• **TASK DESCRIPTION**:
Reproduce exactly the line with "223 365 530" and the lines after it. Stop at the last line of the data and include nothing else.
== RECORDS FOR THIS EXERCISE ==
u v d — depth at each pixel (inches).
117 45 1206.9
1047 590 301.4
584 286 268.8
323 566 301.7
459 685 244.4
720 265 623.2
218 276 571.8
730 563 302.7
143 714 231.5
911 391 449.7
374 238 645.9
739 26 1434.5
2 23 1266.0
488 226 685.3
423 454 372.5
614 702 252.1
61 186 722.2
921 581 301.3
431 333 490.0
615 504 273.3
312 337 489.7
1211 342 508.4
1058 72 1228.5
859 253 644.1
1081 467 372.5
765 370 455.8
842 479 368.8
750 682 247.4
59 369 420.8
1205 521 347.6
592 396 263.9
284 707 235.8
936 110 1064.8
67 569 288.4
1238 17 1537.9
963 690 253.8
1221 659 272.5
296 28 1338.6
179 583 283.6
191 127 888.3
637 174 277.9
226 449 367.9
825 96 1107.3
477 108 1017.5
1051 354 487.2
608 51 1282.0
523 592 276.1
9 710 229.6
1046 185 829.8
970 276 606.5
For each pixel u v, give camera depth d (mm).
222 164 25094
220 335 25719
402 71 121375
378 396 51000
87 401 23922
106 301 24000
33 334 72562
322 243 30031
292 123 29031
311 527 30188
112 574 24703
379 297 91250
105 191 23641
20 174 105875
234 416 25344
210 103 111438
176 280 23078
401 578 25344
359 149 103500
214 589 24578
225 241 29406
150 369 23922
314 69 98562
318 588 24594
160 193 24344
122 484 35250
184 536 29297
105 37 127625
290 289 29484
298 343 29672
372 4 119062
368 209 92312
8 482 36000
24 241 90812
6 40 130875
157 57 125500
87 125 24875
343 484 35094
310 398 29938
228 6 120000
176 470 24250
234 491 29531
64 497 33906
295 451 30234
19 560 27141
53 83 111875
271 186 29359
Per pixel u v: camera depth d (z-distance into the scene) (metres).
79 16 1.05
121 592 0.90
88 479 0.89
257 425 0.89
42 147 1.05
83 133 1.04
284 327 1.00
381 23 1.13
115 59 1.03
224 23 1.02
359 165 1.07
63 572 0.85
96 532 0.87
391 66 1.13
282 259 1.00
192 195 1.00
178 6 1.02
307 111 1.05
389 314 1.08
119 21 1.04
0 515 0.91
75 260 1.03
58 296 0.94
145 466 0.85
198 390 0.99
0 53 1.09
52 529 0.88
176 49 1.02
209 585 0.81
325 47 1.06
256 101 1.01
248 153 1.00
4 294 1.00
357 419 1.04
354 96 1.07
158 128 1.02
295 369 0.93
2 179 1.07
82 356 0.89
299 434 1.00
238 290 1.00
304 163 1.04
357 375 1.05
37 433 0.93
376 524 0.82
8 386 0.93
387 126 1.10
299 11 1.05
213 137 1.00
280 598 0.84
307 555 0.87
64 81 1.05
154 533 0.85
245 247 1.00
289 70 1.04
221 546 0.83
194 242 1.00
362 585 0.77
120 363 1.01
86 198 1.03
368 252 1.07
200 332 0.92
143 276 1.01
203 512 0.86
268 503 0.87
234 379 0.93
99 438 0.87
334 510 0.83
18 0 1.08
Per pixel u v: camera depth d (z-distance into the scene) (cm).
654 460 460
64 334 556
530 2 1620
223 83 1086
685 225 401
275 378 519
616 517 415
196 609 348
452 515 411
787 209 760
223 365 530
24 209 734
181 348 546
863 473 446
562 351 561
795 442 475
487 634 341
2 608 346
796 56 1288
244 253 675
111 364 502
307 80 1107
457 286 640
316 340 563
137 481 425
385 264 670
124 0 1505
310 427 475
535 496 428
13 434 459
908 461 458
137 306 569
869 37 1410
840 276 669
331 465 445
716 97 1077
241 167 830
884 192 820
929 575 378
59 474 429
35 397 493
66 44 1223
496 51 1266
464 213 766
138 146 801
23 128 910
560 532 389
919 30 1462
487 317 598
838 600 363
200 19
===
• **SOLUTION TO THIS TASK**:
223 365 530
24 209 734
181 348 546
863 473 446
562 351 561
795 442 475
487 634 341
2 608 346
796 56 1288
244 253 675
111 364 502
307 80 1107
457 286 640
316 340 563
137 481 425
385 264 670
124 0 1505
310 427 475
535 496 428
13 434 459
908 461 458
137 306 569
869 37 1410
840 276 669
331 465 445
716 97 1077
241 167 830
884 192 820
929 575 378
59 474 429
35 397 493
66 44 1223
496 51 1266
464 213 766
138 146 801
23 128 910
560 532 389
919 30 1462
487 317 598
838 600 363
200 19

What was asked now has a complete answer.